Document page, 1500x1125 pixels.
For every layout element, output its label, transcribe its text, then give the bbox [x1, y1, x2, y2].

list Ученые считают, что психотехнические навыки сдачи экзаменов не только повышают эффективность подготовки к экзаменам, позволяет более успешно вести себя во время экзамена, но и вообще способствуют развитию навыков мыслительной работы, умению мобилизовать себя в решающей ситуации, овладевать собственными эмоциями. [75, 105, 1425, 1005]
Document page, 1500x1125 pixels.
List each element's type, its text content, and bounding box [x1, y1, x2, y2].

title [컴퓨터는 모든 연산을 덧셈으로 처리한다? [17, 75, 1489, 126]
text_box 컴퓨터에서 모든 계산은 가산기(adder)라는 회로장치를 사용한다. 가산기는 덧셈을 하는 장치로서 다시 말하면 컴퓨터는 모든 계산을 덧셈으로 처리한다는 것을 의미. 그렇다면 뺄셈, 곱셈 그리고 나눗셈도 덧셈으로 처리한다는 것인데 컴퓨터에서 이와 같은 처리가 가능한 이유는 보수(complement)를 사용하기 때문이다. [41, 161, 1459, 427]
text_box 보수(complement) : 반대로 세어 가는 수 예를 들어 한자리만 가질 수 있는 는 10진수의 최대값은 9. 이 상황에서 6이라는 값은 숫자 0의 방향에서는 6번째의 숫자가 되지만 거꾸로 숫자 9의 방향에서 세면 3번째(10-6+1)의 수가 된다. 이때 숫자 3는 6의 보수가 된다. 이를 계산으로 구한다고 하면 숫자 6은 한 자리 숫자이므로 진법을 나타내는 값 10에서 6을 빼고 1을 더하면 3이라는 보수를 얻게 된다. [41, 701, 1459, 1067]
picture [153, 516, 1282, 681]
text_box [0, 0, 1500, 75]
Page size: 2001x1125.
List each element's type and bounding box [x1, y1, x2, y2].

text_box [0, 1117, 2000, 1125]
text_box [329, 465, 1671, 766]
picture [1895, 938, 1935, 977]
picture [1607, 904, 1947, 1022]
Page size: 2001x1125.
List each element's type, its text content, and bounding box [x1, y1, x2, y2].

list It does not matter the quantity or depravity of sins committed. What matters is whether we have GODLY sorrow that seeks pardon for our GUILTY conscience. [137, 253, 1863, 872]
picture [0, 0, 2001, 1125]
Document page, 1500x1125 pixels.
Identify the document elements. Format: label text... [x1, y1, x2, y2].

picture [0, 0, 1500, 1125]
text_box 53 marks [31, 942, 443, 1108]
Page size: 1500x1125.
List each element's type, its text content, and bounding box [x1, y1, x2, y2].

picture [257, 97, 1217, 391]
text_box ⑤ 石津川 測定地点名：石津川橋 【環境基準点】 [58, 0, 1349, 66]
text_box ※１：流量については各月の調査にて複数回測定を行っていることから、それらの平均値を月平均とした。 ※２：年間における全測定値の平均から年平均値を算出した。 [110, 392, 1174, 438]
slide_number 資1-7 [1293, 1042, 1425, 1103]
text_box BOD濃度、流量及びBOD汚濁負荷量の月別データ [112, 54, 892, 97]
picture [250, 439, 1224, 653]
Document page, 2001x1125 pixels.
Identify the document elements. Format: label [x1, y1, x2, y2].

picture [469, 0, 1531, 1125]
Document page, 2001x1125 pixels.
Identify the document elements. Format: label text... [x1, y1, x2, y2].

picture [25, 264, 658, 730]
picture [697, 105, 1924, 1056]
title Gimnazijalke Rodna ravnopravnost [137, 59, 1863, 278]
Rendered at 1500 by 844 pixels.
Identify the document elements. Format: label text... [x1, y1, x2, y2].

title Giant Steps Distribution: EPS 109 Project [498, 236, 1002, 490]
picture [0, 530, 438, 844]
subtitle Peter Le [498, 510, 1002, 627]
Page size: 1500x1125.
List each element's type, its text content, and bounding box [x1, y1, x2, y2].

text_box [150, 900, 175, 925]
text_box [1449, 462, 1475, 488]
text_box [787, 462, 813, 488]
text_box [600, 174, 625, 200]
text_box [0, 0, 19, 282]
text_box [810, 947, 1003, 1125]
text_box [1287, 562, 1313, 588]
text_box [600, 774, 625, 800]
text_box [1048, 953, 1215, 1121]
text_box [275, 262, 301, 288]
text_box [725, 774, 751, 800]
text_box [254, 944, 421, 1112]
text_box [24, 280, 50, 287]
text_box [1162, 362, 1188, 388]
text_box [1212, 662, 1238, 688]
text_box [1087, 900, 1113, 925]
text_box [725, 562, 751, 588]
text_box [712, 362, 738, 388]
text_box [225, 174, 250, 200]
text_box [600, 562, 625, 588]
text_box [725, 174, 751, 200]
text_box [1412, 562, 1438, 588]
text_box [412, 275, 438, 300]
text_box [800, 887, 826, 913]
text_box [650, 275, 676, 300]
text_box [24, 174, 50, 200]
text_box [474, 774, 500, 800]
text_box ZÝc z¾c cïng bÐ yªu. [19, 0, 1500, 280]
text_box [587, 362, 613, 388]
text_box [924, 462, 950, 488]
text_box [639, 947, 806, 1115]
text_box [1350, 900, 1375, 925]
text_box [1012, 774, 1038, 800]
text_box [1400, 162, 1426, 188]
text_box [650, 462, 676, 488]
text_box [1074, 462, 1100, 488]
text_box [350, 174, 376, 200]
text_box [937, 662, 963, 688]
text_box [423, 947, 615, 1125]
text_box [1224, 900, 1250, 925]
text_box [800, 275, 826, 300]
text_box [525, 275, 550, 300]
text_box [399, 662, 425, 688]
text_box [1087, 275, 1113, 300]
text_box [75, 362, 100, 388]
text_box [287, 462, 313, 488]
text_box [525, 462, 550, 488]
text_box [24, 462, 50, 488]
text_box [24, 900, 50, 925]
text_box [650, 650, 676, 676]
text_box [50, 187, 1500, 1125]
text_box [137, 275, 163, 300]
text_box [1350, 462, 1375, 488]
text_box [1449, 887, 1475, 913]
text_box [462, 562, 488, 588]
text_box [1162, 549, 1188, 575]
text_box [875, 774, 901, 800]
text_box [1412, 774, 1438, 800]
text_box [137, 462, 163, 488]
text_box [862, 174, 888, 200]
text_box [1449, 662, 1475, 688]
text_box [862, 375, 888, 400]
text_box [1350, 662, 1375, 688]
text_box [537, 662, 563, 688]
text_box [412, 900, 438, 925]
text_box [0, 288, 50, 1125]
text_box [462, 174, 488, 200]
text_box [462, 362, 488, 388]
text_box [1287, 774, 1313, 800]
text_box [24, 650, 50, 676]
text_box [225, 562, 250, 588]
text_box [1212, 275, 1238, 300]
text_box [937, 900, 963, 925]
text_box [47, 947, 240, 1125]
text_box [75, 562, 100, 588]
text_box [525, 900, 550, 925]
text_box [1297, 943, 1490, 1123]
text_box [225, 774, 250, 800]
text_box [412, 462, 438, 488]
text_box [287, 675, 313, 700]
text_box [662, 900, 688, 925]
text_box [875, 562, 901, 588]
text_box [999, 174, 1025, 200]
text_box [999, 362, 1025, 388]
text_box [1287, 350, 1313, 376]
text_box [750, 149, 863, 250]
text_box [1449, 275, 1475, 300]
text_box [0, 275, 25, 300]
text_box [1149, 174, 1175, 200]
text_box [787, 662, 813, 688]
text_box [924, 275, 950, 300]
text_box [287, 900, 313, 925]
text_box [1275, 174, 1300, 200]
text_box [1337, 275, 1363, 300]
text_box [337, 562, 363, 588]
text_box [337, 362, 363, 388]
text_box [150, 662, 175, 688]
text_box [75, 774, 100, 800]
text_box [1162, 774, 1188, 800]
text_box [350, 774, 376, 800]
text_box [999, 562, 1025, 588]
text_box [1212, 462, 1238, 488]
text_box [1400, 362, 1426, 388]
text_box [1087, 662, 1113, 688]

++++++++++++++++++++

◆ INSTRUCTIONS TO FOLLOW:
Retype the material exactly, including every line.

◆ ANSWER TO THIS TASK:
Document page, 1500x1125 pixels.
For every layout element, output its label, transcribe its text, then give the bbox [x1, y1, x2, y2].

list Ученые считают, что психотехнические навыки сдачи экзаменов не только повышают эффективность подготовки к экзаменам, позволяет более успешно вести себя во время экзамена, но и вообще способствуют развитию навыков мыслительной работы, умению мобилизовать себя в решающей ситуации, овладевать собственными эмоциями. [75, 105, 1425, 1005]
Document page, 1500x1125 pixels.
List each element's type, its text content, and bounding box [x1, y1, x2, y2].

title [컴퓨터는 모든 연산을 덧셈으로 처리한다? [17, 75, 1489, 126]
text_box 컴퓨터에서 모든 계산은 가산기(adder)라는 회로장치를 사용한다. 가산기는 덧셈을 하는 장치로서 다시 말하면 컴퓨터는 모든 계산을 덧셈으로 처리한다는 것을 의미. 그렇다면 뺄셈, 곱셈 그리고 나눗셈도 덧셈으로 처리한다는 것인데 컴퓨터에서 이와 같은 처리가 가능한 이유는 보수(complement)를 사용하기 때문이다. [41, 161, 1459, 427]
text_box 보수(complement) : 반대로 세어 가는 수 예를 들어 한자리만 가질 수 있는 는 10진수의 최대값은 9. 이 상황에서 6이라는 값은 숫자 0의 방향에서는 6번째의 숫자가 되지만 거꾸로 숫자 9의 방향에서 세면 3번째(10-6+1)의 수가 된다. 이때 숫자 3는 6의 보수가 된다. 이를 계산으로 구한다고 하면 숫자 6은 한 자리 숫자이므로 진법을 나타내는 값 10에서 6을 빼고 1을 더하면 3이라는 보수를 얻게 된다. [41, 701, 1459, 1067]
picture [153, 516, 1282, 681]
text_box [0, 0, 1500, 75]
Page size: 2001x1125.
List each element's type and bounding box [x1, y1, x2, y2].

text_box [0, 1117, 2000, 1125]
text_box [329, 465, 1671, 766]
picture [1895, 938, 1935, 977]
picture [1607, 904, 1947, 1022]
Page size: 2001x1125.
List each element's type, its text content, and bounding box [x1, y1, x2, y2].

list It does not matter the quantity or depravity of sins committed. What matters is whether we have GODLY sorrow that seeks pardon for our GUILTY conscience. [137, 253, 1863, 872]
picture [0, 0, 2001, 1125]
Document page, 1500x1125 pixels.
Identify the document elements. Format: label text... [x1, y1, x2, y2].

picture [0, 0, 1500, 1125]
text_box 53 marks [31, 942, 443, 1108]
Page size: 1500x1125.
List each element's type, its text content, and bounding box [x1, y1, x2, y2].

picture [257, 97, 1217, 391]
text_box ⑤ 石津川 測定地点名：石津川橋 【環境基準点】 [58, 0, 1349, 66]
text_box ※１：流量については各月の調査にて複数回測定を行っていることから、それらの平均値を月平均とした。 ※２：年間における全測定値の平均から年平均値を算出した。 [110, 392, 1174, 438]
slide_number 資1-7 [1293, 1042, 1425, 1103]
text_box BOD濃度、流量及びBOD汚濁負荷量の月別データ [112, 54, 892, 97]
picture [250, 439, 1224, 653]
Document page, 2001x1125 pixels.
Identify the document elements. Format: label [x1, y1, x2, y2].

picture [469, 0, 1531, 1125]
Document page, 2001x1125 pixels.
Identify the document elements. Format: label text... [x1, y1, x2, y2].

picture [25, 264, 658, 730]
picture [697, 105, 1924, 1056]
title Gimnazijalke Rodna ravnopravnost [137, 59, 1863, 278]
Rendered at 1500 by 844 pixels.
Identify the document elements. Format: label text... [x1, y1, x2, y2].

title Giant Steps Distribution: EPS 109 Project [498, 236, 1002, 490]
picture [0, 530, 438, 844]
subtitle Peter Le [498, 510, 1002, 627]
Page size: 1500x1125.
List each element's type, its text content, and bounding box [x1, y1, x2, y2].

text_box [150, 900, 175, 925]
text_box [1449, 462, 1475, 488]
text_box [787, 462, 813, 488]
text_box [600, 174, 625, 200]
text_box [0, 0, 19, 282]
text_box [810, 947, 1003, 1125]
text_box [1287, 562, 1313, 588]
text_box [600, 774, 625, 800]
text_box [1048, 953, 1215, 1121]
text_box [275, 262, 301, 288]
text_box [725, 774, 751, 800]
text_box [254, 944, 421, 1112]
text_box [24, 280, 50, 287]
text_box [1162, 362, 1188, 388]
text_box [1212, 662, 1238, 688]
text_box [1087, 900, 1113, 925]
text_box [725, 562, 751, 588]
text_box [712, 362, 738, 388]
text_box [225, 174, 250, 200]
text_box [600, 562, 625, 588]
text_box [725, 174, 751, 200]
text_box [1412, 562, 1438, 588]
text_box [412, 275, 438, 300]
text_box [800, 887, 826, 913]
text_box [650, 275, 676, 300]
text_box [24, 174, 50, 200]
text_box [474, 774, 500, 800]
text_box ZÝc z¾c cïng bÐ yªu. [19, 0, 1500, 280]
text_box [587, 362, 613, 388]
text_box [924, 462, 950, 488]
text_box [639, 947, 806, 1115]
text_box [1350, 900, 1375, 925]
text_box [1012, 774, 1038, 800]
text_box [1400, 162, 1426, 188]
text_box [650, 462, 676, 488]
text_box [1074, 462, 1100, 488]
text_box [350, 174, 376, 200]
text_box [937, 662, 963, 688]
text_box [423, 947, 615, 1125]
text_box [1224, 900, 1250, 925]
text_box [800, 275, 826, 300]
text_box [525, 275, 550, 300]
text_box [399, 662, 425, 688]
text_box [1087, 275, 1113, 300]
text_box [75, 362, 100, 388]
text_box [287, 462, 313, 488]
text_box [525, 462, 550, 488]
text_box [24, 462, 50, 488]
text_box [24, 900, 50, 925]
text_box [650, 650, 676, 676]
text_box [50, 187, 1500, 1125]
text_box [137, 275, 163, 300]
text_box [1350, 462, 1375, 488]
text_box [1449, 887, 1475, 913]
text_box [462, 562, 488, 588]
text_box [1162, 549, 1188, 575]
text_box [875, 774, 901, 800]
text_box [1412, 774, 1438, 800]
text_box [137, 462, 163, 488]
text_box [862, 174, 888, 200]
text_box [1449, 662, 1475, 688]
text_box [862, 375, 888, 400]
text_box [1350, 662, 1375, 688]
text_box [537, 662, 563, 688]
text_box [412, 900, 438, 925]
text_box [0, 288, 50, 1125]
text_box [462, 174, 488, 200]
text_box [462, 362, 488, 388]
text_box [1287, 774, 1313, 800]
text_box [24, 650, 50, 676]
text_box [225, 562, 250, 588]
text_box [1212, 275, 1238, 300]
text_box [937, 900, 963, 925]
text_box [47, 947, 240, 1125]
text_box [75, 562, 100, 588]
text_box [525, 900, 550, 925]
text_box [1297, 943, 1490, 1123]
text_box [225, 774, 250, 800]
text_box [412, 462, 438, 488]
text_box [287, 675, 313, 700]
text_box [662, 900, 688, 925]
text_box [875, 562, 901, 588]
text_box [999, 174, 1025, 200]
text_box [999, 362, 1025, 388]
text_box [1287, 350, 1313, 376]
text_box [750, 149, 863, 250]
text_box [1449, 275, 1475, 300]
text_box [0, 275, 25, 300]
text_box [1149, 174, 1175, 200]
text_box [787, 662, 813, 688]
text_box [924, 275, 950, 300]
text_box [287, 900, 313, 925]
text_box [1275, 174, 1300, 200]
text_box [1337, 275, 1363, 300]
text_box [337, 562, 363, 588]
text_box [337, 362, 363, 388]
text_box [150, 662, 175, 688]
text_box [75, 774, 100, 800]
text_box [1162, 774, 1188, 800]
text_box [350, 774, 376, 800]
text_box [999, 562, 1025, 588]
text_box [1212, 462, 1238, 488]
text_box [1400, 362, 1426, 388]
text_box [1087, 662, 1113, 688]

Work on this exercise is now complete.